• Collected material:

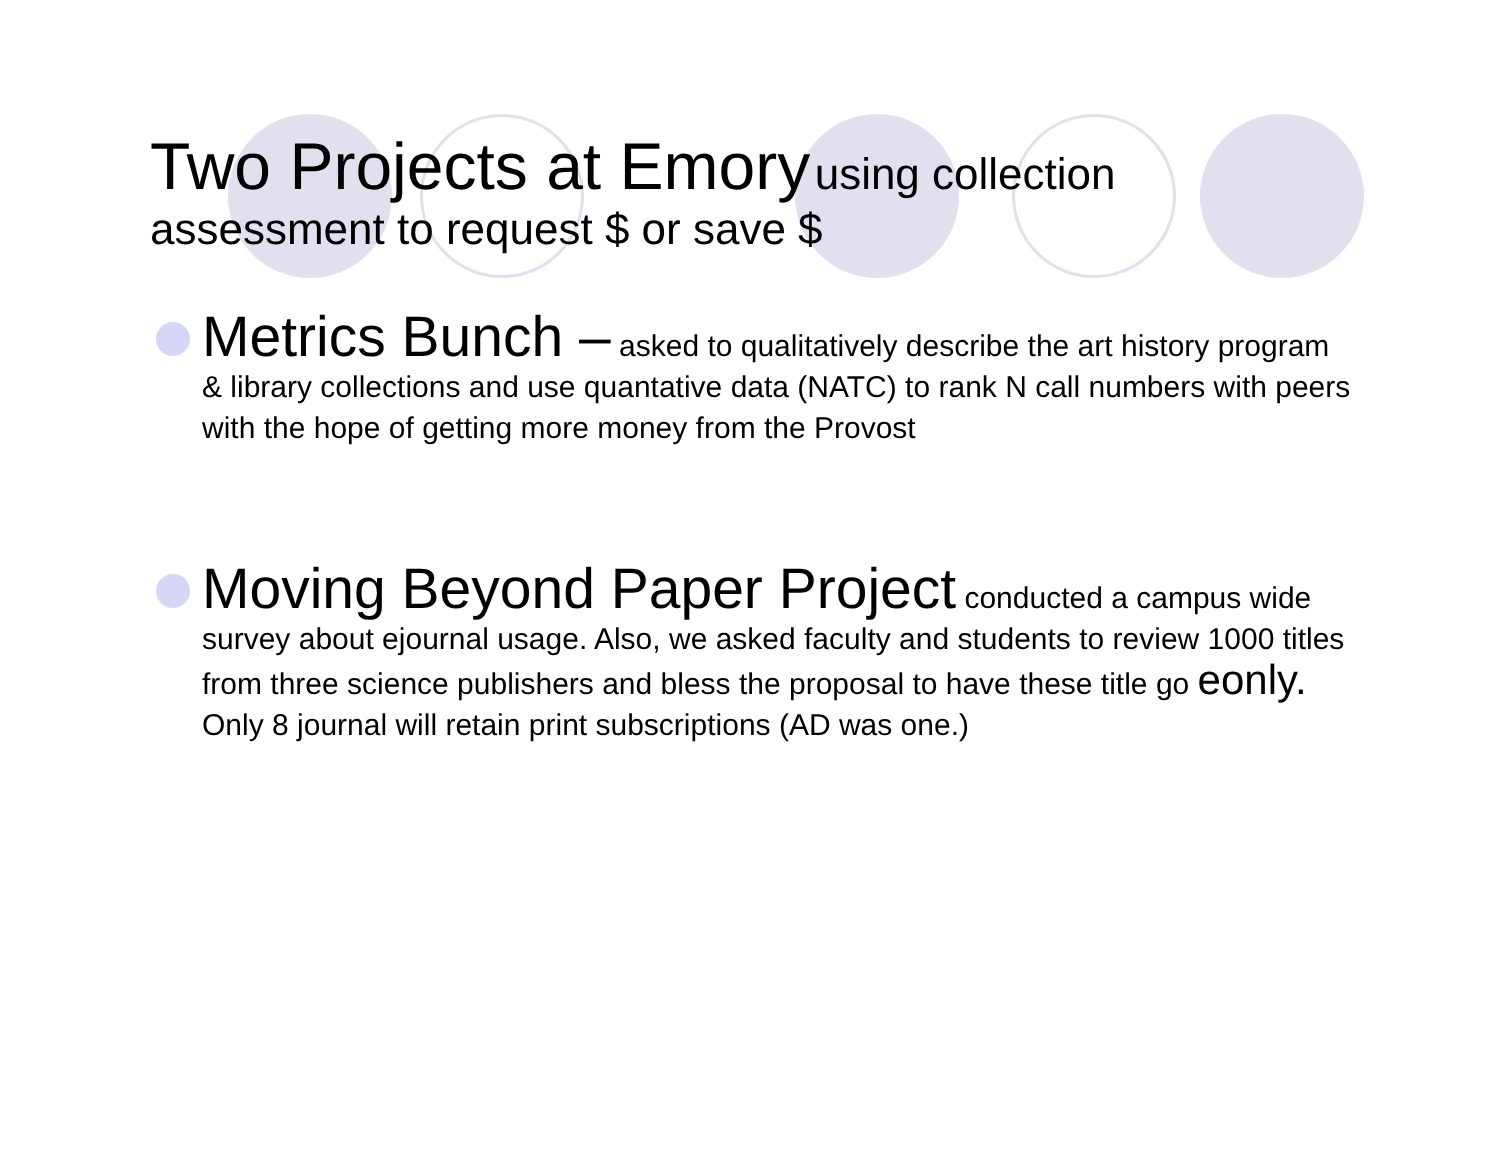Two Projects at Emory using collection assessment to request $ or save $
Metrics Bunch – asked to qualitatively describe the art history program & library collections and use quantative data (NATC) to rank N call numbers with peers with the hope of getting more money from the Provost
Moving Beyond Paper Project conducted a campus wide survey about ejournal usage. Also, we asked faculty and students to review 1000 titles from three science publishers and bless the proposal to have these title go eonly. Only 8 journal will retain print subscriptions (AD was one.)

• Exercise goal: Without the pictures, write out the listing exactly as it appears above.

• Written answer:
Two Projects at Emory using collection assessment to request $ or save $
Metrics Bunch – asked to qualitatively describe the art history program & library collections and use quantative data (NATC) to rank N call numbers with peers with the hope of getting more money from the Provost
Moving Beyond Paper Project conducted a campus wide survey about ejournal usage. Also, we asked faculty and students to review 1000 titles from three science publishers and bless the proposal to have these title go eonly. Only 8 journal will retain print subscriptions (AD was one.)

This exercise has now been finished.